肩井穴はすべての経穴の中で一番肩コリに効果のある経穴になります。

また肩コリだけではなく、首コリや頭痛、めまい四十肩、五十肩、頚腕症候群、背中の痛みなど幅広く効果が期待できます。

また手部にある合谷穴や、膝関節付近にある陽陵泉穴と一緒に刺激することで全身の筋肉の張り感を緩和させる効果があります。
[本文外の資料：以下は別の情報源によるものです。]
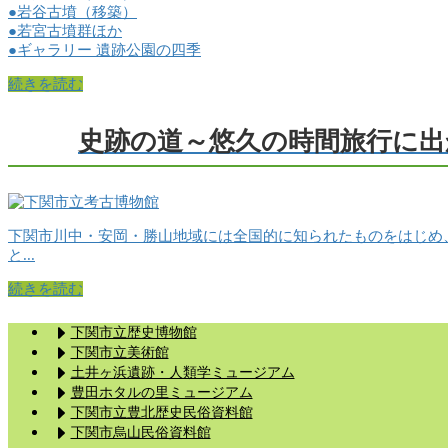
●岩谷古墳（移築）
●若宮古墳群ほか
●ギャラリー 遺跡公園の四季
続きを読む
史跡の道～悠久の時間旅行に出
下関市川中・安岡・勝山地域には全国的に知られたものをはじめ
と...
続きを読む
下関市立歴史博物館
下関市立美術館
土井ヶ浜遺跡・人類学ミュージアム
豊田ホタルの里ミュージアム
下関市立豊北歴史民俗資料館
下関市烏山民俗資料館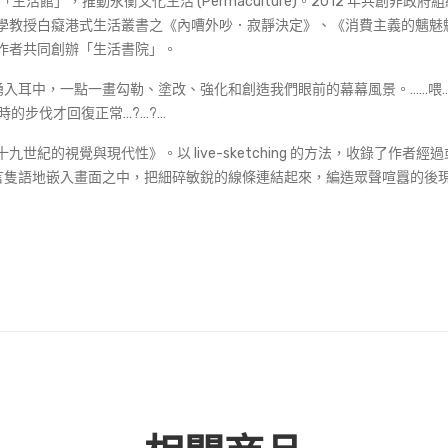
，推動永衡文化生活 (Permaculture)。2012 年共創非政府組織Mindf
版大學教授白癡港式生活叢書之《內嘈外吵．寂靜決定》、《消費主義的魑
工作者共同創辦「生活書院」。
耳中，一點一畫勾勒、塗改、強化和創造我們眼前的幕幕風景。……喂…喂…
時的步伐才回復正常…?…?…
術 : 論十九世紀的視覺與現代性》。以 live-sketching 的方法，收
言隻語地嵌入畫面之中，把細碎敏銳的線條連結起來，編造眾聲喧囂的後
さらに自律神経失調症などの神経系疾患にも効果的です。

肩井穴の支配神経

支配神経とはその経穴を刺激した時にどの神経が知覚し、反応しているのかというものです。

肩井穴の支配神経は以下の通りになります。

支配神経:筋枝→副神経、頸神経叢の枝 皮枝→鎖骨上神経

副神経は首を動かしている筋肉を支配しており、肩井穴がある筋肉だけではなく、首の前方にある胸鎖乳突筋などの働きも支配しています。
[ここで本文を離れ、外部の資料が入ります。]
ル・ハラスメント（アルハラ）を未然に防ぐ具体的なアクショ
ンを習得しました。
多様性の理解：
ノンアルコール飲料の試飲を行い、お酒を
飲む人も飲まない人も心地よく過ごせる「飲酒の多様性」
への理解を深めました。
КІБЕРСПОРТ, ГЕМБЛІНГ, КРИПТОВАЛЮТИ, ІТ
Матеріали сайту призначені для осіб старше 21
なのでこの辺りに痛みを感じる場合でも肩井穴を刺激することで痛みが緩和する効果もあります。

また支配神経以外にも筋、靭帯というものもあり、そちらも治療効果に関係しているものとなりますのでチェックしておきましょう。

筋・靭帯:僧帽筋

肩井は僧帽筋の中に存在している経穴になりますが、僧帽筋以外の筋肉が固まっているときにも効果を発揮します。

正しく刺激するためにしっかりと筋肉の場所を確認するようにしましょう。

肩井穴の使い方

まずは押し方の説明をします。

肩井穴は僧帽筋の禁中にあるのですが、片方の手を反対側の肩の上にポンと置いた時、中指が当たる位置が肩井穴といわれています。

押し方の手順は以下の通りになります。

1.上記の方法で肩井穴に中指を置きます。

2.中指をゆっくり押し込み10~15秒ほど押し続けます。

3.左右とも3セットほど繰り返し行ってください。

以上が押し方になります。

次に温めて刺激する方法をご説明します。

お風呂に肩までつかるだけでも効果はありますが、ピンポイントでやる方法もあります。

1.まずタオルを40~45度くらいの熱めのお湯につけ、しっかり絞ったホットタオルを用意します。

2.次にホットタオルを片方の肩全体に広げて上から少し押さえます。

3.30~40秒ほど続けて押し、一度離してまた繰り返すというのを3セット行います。

やっている最中に肩井穴の奥のほうからじわじわと血液が流れるような感覚があり、腕のほうにも流れるような感覚があれば効果的にできている証拠になります。

押すときも温めるときもやりすぎてしまうとだるくなってしまうことがあるので注意して行うようにしてください。